PANCETTA WITH SCALLOPS
COOKBOOK: Cook Express - Guy Mirabella
Scallops are considered one of the healthiest seafoods. They are made up of 80% protein , rich in vitamins & minerals and are very low in fat. These little delicacies are usually referred to as ‘candy of the seas’ because even those who dislike seafood like these little treasures.
A word of advice, don’t over-cook them! Scallops only need 2-3 mins on either side and no longer. Cooking them for too long will turn them rubbery. The way to make them golden is to dry them before you fry them. It is certainly a little difficult when you’re making a high quantity and frying them in one batch. It can quickly begin to produce liquid which stops the browning searing process. Hint when cooking scallops: Less on the pan is better. Pat dry each scallop. Add butter or oil until last min of full cooking. I managed to get half the batch to a golden stage but didn’t succeed with the second batch. I had hungry mouths waiting for dinner and I had no time to waste.
1 tablespoon butter
1 tablespoon of olive oil
Salt & pepper
250g pancetta, diced into bite size
2 tablespoon parsley, chopped
Add the butter and oil in a frying pan. Fry scallops for only 2-3mins on each side and no longer. Sprinkle with salt and pepper.

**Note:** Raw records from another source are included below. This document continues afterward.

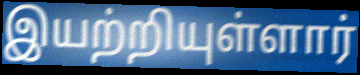
இயற்றியுள்ளார்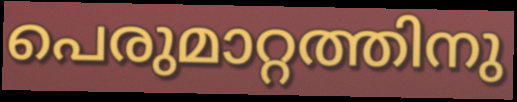
പെരുമാറ്റത്തിനുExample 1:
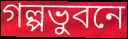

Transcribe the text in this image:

গল্পভুবনে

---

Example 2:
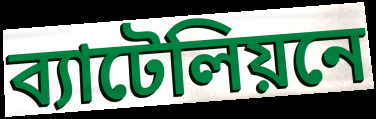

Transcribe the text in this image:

ব্যাটেলিয়নে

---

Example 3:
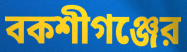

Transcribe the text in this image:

বকশীগঞ্জের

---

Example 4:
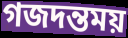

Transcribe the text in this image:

গজদন্তময়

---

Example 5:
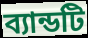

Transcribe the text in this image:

ব্যান্ডটিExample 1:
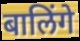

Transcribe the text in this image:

बालिंगे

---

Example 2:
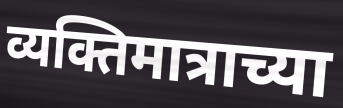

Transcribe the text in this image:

व्यक्तिमात्राच्या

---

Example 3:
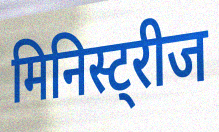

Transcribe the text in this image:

मिनिस्ट्रीज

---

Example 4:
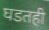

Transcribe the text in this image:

घडतही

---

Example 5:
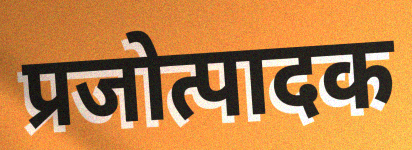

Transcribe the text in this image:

प्रजोत्पादकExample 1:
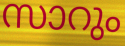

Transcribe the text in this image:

സാറും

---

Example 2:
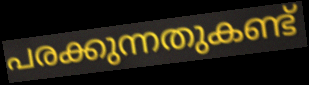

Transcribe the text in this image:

പരക്കുന്നതുകണ്ട്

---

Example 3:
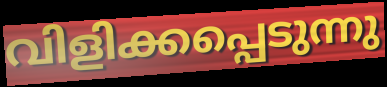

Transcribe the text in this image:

വിളിക്കപ്പെടുന്നു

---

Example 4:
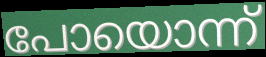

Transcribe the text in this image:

പോയൊന്ന്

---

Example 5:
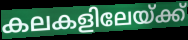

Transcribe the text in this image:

കലകളിലേയ്ക്ക്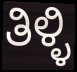
ತಿಳ್ಳಿ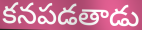
కనపడతాడుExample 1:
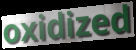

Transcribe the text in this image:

oxidized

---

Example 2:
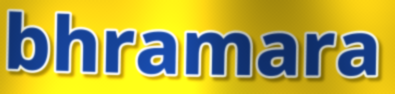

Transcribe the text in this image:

bhramara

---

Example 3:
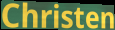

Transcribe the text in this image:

Christen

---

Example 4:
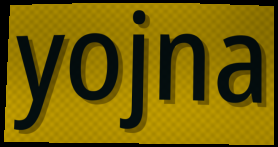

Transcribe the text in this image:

yojna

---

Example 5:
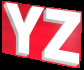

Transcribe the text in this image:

YZ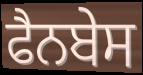
ਫੈਨਬੇਸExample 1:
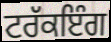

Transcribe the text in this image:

ਟਰੱਕਇੰਗ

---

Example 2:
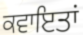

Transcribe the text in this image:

ਕਵਾਇਤਾਂ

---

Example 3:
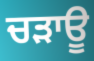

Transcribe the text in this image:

ਚੜਾਊ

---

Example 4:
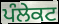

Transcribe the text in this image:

ਪੰਲੇਕਟ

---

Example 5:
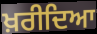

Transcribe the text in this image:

ਖ਼ਰੀਦਿਆ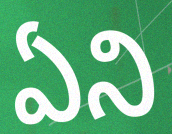
ఏనిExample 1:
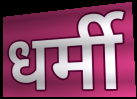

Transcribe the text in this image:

धर्मी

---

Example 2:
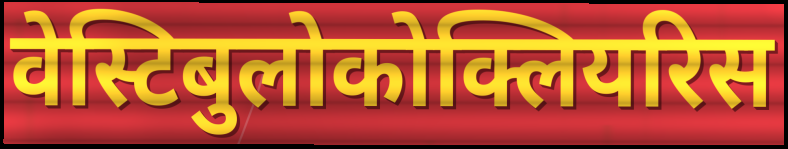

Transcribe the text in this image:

वेस्टिबुलोकोक्लियरिस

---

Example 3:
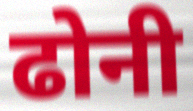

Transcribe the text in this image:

ढोनी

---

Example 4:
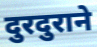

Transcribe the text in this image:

दुरदुराने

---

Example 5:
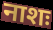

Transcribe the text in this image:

नाशःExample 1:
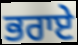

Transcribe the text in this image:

ਭਰਾਏ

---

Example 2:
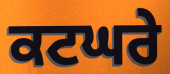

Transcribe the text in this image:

ਕਟਘਰੇ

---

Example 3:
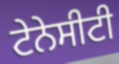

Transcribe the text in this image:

ਟੇਨੇਸੀਟੀ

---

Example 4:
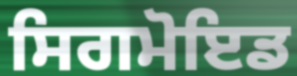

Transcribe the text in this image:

ਸਿਗਮੋਇਡ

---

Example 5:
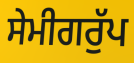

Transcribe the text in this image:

ਸੇਮੀਗਰੁੱਪ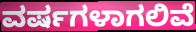
ವರ್ಷಗಳಾಗಲಿವೆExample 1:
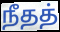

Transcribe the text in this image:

நீதத்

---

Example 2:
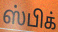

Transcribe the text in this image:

ஸ்பிக்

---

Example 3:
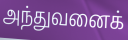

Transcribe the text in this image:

அந்துவனைக்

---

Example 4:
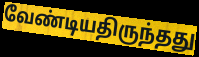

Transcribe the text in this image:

வேண்டியதிருந்தது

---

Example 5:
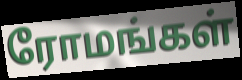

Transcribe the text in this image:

ரோமங்கள்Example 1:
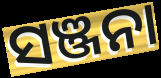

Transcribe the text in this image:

ସଞ୍ଜନା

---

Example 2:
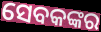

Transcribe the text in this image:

ସେବକଙ୍କର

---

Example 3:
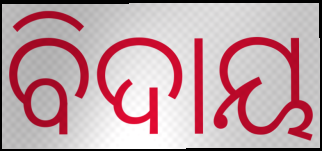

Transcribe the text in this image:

ବିଦାୟ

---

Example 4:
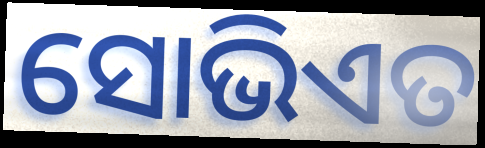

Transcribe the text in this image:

ସୋଭିଏତ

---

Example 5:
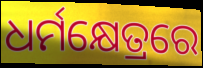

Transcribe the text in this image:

ଧର୍ମକ୍ଷେତ୍ରରେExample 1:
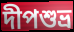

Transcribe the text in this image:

দীপশুভ্র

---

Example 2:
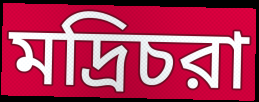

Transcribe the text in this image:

মদ্রিচরা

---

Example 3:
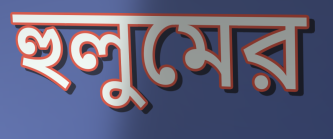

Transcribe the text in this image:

হুলুমের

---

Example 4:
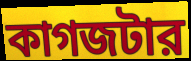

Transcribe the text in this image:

কাগজটার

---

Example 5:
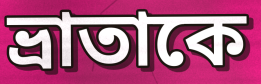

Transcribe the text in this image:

ভ্রাতাকে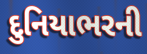
દુનિયાભરની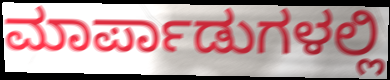
ಮಾರ್ಪಾಡುಗಳಲ್ಲಿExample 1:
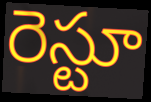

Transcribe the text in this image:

రెస్టూ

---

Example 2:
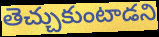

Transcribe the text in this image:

తెచ్చుకుంటాడని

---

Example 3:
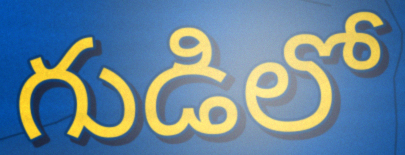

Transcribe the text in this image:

గుడిలో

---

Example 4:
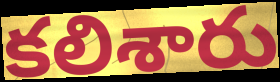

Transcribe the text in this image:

కలిశారు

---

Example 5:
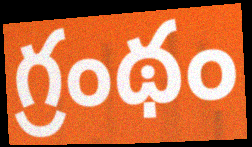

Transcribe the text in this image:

గ్రంథంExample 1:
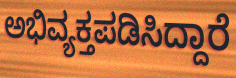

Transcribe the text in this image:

ಅಭಿವ್ಯಕ್ತಪಡಿಸಿದ್ದಾರೆ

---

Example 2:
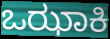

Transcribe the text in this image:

ಒಝಾಕಿ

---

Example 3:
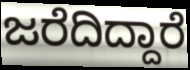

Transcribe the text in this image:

ಜರೆದಿದ್ದಾರೆ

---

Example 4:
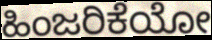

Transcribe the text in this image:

ಹಿಂಜರಿಕೆಯೋ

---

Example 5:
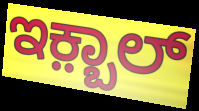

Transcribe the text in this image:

ಇಕ಼್ಬಾಲ್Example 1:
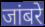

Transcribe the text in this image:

जांबरे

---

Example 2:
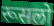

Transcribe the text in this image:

रूसलो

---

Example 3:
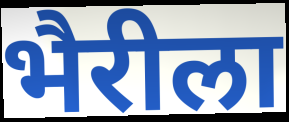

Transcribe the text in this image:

भैरीला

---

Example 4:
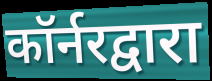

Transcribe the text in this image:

कॉर्नरद्वारा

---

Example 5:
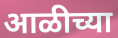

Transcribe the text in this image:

आळीच्याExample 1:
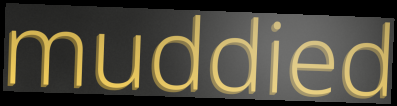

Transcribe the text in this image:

muddied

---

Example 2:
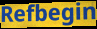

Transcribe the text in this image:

Refbegin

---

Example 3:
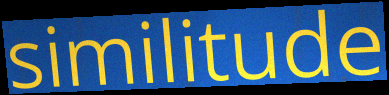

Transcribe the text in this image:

similitude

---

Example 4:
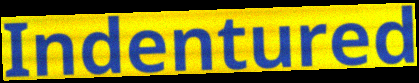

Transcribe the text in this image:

Indentured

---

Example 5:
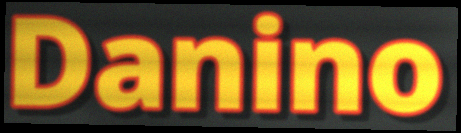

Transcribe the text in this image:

DaninoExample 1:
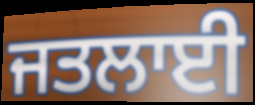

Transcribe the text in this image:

ਜਤਲਾਈ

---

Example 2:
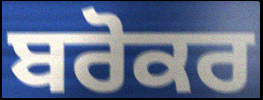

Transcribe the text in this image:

ਬਰੋਕਰ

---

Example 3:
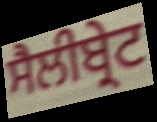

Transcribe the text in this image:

ਸੈਲੀਬ੍ਰੇਟ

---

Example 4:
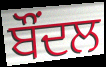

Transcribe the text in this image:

ਬੌਂਦਲ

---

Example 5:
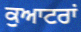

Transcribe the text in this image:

ਕੁਆਟਰਾਂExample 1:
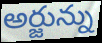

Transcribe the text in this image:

అర్జున్ను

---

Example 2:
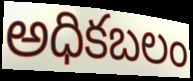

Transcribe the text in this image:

అధికబలం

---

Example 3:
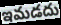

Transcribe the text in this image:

ఇమడదు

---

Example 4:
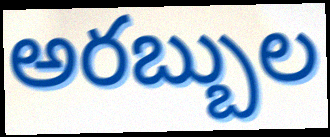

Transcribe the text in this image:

అరబ్బుల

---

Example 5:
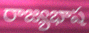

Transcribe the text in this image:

రాజ్యభాషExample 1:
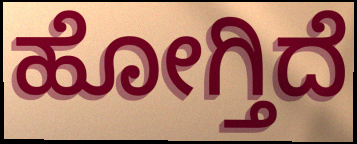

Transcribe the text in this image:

ಹೋಗ್ತಿದೆ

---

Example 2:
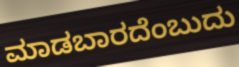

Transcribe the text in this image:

ಮಾಡಬಾರದೆಂಬುದು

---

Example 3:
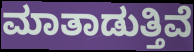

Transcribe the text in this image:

ಮಾತಾಡುತ್ತಿವೆ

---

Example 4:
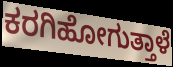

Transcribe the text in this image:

ಕರಗಿಹೋಗುತ್ತಾಳೆ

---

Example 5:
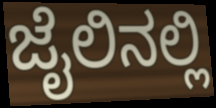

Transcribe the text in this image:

ಜೈಲಿನಲ್ಲಿ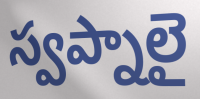
స్వప్నాలై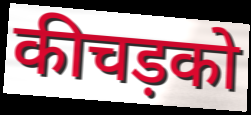
कीचड़को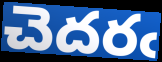
చెదరఁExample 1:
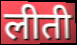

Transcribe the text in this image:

लीती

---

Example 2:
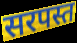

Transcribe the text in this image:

सरपस्त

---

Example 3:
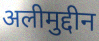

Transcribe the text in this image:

अलीमुद्दीन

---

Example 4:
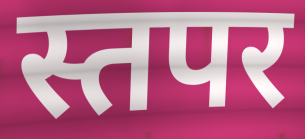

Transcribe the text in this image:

स्तपर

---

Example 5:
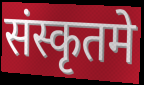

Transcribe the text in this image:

संस्कृतमे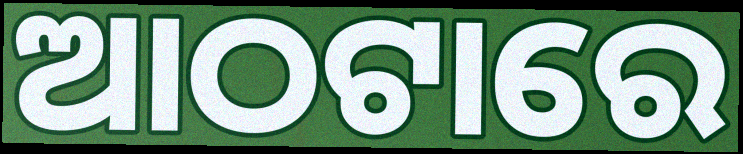
ଆଠଟାରେ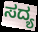
ಸದ್ಯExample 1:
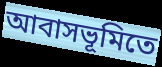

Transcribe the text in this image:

আবাসভূমিতে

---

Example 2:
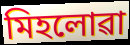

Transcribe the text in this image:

মিহলোৱা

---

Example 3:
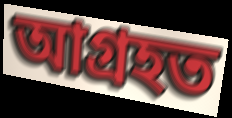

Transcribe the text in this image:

আগ্ৰহত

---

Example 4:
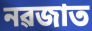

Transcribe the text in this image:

নৱজাত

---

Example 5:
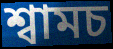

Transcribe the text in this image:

শ্বামচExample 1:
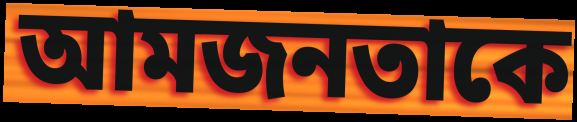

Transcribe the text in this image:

আমজনতাকে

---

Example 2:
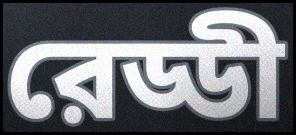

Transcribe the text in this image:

রেড্ডী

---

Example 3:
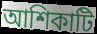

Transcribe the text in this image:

আশিকাটি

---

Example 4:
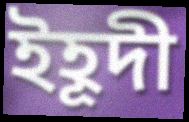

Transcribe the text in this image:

ইহূদী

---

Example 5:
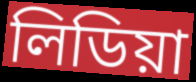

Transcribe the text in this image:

লিডিয়া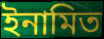
ইনামিতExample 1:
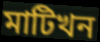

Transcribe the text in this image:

মাটিখন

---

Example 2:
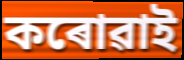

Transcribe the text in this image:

কৰোৱাই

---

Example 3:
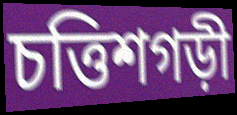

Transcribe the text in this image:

চত্তিশগড়ী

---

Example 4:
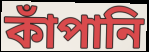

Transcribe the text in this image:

কাঁপানি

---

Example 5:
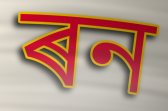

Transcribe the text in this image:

ৰনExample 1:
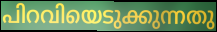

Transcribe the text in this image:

പിറവിയെടുക്കുന്നതു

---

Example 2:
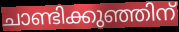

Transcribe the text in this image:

ചാണ്ടിക്കുഞ്ഞിന്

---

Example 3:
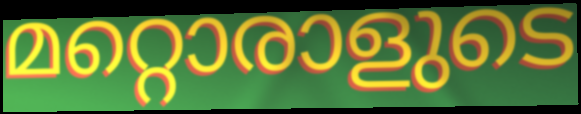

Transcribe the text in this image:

മറ്റൊരാളുടെ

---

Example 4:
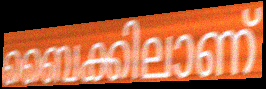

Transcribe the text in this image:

ബൈക്കിലാണ്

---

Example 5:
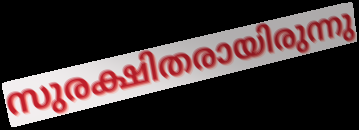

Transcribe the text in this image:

സുരക്ഷിതരായിരുന്നുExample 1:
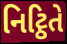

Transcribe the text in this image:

નિટ્ઠિતે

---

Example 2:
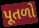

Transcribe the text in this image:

પૂતળો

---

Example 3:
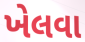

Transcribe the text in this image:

ખેલવા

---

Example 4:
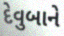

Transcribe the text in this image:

દેવુબાને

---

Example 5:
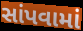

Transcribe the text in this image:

સાંપવામાં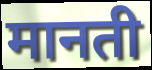
मानतीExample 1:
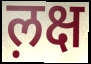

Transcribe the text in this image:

ल़क्ष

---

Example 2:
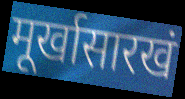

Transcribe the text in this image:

मूर्खासारखं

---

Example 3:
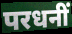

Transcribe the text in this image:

परधनीं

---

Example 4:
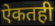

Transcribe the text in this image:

ऐकतही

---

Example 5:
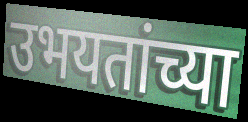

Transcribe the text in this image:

उभयतांच्या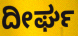
ದೀರ್ಘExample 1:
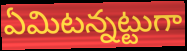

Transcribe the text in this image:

ఏమిటన్నట్టుగా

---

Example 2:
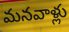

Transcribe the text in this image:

మనవాళ్లు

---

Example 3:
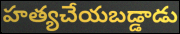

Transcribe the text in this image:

హత్యచేయబడ్డాడు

NOTE: To sear the scallops with a more golden colour, pat the scallops with a kitchen paper towel. Heat the frying pan and add the scallops, cook for 2 mins and then add the oil and butter, turn over and cook a further 2mins, remove from heat. Heat a clean frying pan, add the pancetta and fry until crispy.
Serve scallops and pancetta over a bed of lettuce, along with some grilled fish, sprinkle with parsley.